Communiqué de presse

L’application du « filet de sécurité » aux droits de mutation perçus par les petites communes

Publié le 17/11/2020

Communiqué de presse de Jacqueline Gourault, d’Olivier Dussopt et de Joël Giraud sur l’application du « filet de sécurité » aux droits de mutation perçus par les petites communes

La loi de finances rectificative du 30 juillet 2020 a institué une garantie au profit des communes et des intercommunalités. Celles-ci ne pourront pas voir leurs recettes fiscales et domaniales diminuer en-deçà de leur niveau moyen sur les trois derniers exercices.

Jacqueline Gourault, ministre de la cohésion des territoires et des relations avec les collectivités territoriales, Olivier Dussopt, Ministre délégué en charge des comptes publics et Joël Giraud, secrétaire d’Etat chargé de la ruralité rappellent que l’enveloppe n’est pas définie par avance. L’Etat s’engage à abonder les budgets locaux sur la base d’un mécanisme automatique, en fonction des recettes réellement perçues en 2020 : si les recettes fiscales et domaniales d’une commune sont inférieures au seuil fixé par la loi, l’Etat compense la perte constatée ; si elles sont supérieures, le mécanisme ne s’active pas.

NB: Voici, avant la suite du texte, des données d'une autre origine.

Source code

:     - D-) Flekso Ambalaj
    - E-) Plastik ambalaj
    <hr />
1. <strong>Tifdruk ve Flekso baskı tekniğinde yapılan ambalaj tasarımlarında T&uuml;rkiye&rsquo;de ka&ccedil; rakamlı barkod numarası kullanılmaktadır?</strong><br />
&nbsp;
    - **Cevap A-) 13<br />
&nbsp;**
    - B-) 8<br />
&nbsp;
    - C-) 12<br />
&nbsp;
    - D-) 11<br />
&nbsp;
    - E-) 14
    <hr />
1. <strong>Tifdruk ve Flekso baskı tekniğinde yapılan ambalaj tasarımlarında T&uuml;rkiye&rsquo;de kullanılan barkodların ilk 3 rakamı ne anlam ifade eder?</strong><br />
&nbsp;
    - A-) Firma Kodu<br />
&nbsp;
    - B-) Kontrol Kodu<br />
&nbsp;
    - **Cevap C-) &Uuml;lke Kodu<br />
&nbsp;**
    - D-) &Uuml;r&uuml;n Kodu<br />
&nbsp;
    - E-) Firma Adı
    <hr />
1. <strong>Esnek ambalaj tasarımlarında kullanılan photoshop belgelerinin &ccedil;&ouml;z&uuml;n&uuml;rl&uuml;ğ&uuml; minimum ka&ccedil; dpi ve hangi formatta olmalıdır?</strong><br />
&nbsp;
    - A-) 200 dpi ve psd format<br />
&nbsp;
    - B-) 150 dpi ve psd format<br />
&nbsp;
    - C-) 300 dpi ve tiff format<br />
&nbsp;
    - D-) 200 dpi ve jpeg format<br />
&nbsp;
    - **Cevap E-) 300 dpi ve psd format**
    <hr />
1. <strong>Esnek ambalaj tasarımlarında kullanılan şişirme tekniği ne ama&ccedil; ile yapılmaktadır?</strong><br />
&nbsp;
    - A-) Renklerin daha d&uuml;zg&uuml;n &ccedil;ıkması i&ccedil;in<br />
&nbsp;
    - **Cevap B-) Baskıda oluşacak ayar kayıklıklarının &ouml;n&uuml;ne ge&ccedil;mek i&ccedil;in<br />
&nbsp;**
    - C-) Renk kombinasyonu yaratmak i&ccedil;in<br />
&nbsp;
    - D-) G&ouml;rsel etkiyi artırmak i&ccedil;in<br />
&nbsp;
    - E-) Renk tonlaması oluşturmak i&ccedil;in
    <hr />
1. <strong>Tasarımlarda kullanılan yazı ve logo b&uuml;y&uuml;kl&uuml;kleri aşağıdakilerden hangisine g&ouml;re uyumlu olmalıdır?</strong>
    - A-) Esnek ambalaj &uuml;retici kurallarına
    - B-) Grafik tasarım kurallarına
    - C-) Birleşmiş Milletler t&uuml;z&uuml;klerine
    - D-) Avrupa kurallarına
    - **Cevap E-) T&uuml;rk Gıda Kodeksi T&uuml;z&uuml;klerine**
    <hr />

Les prévisions actualisées conduisent à estimer que la garantie s’élèverait à environ 250 M€ et concernerait environ 2 500 communes et 100 groupements de communes. Ce soutien sera réévalué début 2021, une fois la totalité des recettes des communes de l’exercice 2020 connues. Ce « filet de sécurité » englobe l’ensemble des produits de fiscalité locale perçus en 2020, dont les droits de mutation à titre onéreux (DMTO) perçus par les communes sur le produit des ventes immobilières, et dont le produit s’élevait à 4,5 milliards d’euros en 2019.
 
Seules les communes de moins de 5 000 habitants qui ne sont pas classées station de tourisme perçoivent cette recette avec un décalage d’un an, à travers une enveloppe départementale dont la répartition relève de la responsabilité du conseil départemental. Les pertes relevant de l’exercice 2020 ne seront donc constatées qu’en 2021, et ne sont donc pas couvertes par le dispositif adopté dans la troisième loi de finances rectificative.

Afin que les modalités de reversement des DMTO spécifiques pour les petites communes  ne les pénalisent pas, les ministres ont proposé qu’un amendement au projet de loi de finances pour 2021 soit déposé lors de l’examen du texte au Sénat. Cet amendement prévoira d’étendre le « filet de sécurité » aux recettes de DMTO reversées aux communes par les conseils départementaux en 2021 afin que celles-ci ne soient pas inférieures à l’enveloppe moyenne distribuée entre 2018 et 2020. Le montant de cette nouvelle garantie est estimé entre 15 millions d’euros et 50 millions d’euros, en fonction des hypothèses de baisse retenues. Deux tiers des communes qui en bénéficieraient seraient des communes de moins de 1500 habitants. L’estimation sera évaluée définitivement début 2021 une fois les chiffres définitifs constatés.

Il s’agit d’une mesure d’équité entre toutes les communes de France, et singulièrement entre les villes et le monde rural.